Exercise aim:
From the material below, list every line containing "points".
_____
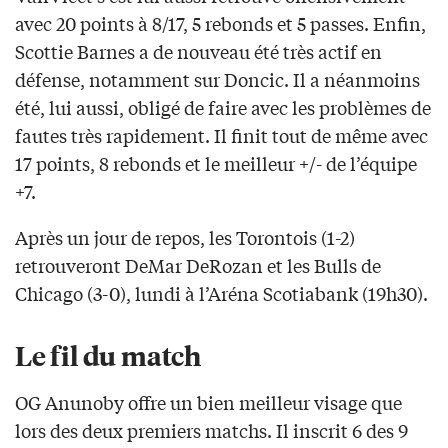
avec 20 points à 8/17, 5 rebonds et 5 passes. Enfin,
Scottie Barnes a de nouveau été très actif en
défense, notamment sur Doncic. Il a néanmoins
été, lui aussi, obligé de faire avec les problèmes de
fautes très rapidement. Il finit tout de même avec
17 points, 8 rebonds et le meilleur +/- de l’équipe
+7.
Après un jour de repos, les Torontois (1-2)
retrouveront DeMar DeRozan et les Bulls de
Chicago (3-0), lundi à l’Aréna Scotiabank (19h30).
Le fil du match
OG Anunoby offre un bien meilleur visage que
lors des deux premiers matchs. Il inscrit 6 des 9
_____
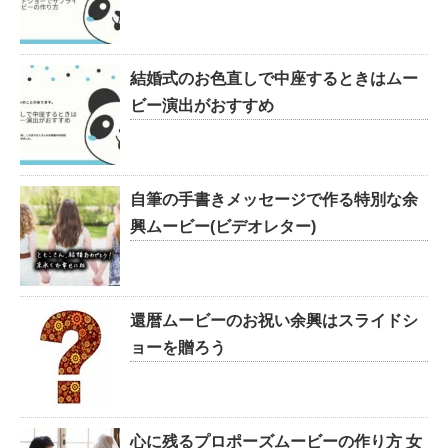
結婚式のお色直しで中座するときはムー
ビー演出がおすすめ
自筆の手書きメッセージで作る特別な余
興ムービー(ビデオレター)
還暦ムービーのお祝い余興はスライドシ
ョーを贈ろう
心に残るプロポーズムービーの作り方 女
_____
Answer box:
avec 20 points à 8/17, 5 rebonds et 5 passes. Enfin,
17 points, 8 rebonds et le meilleur +/- de l’équipe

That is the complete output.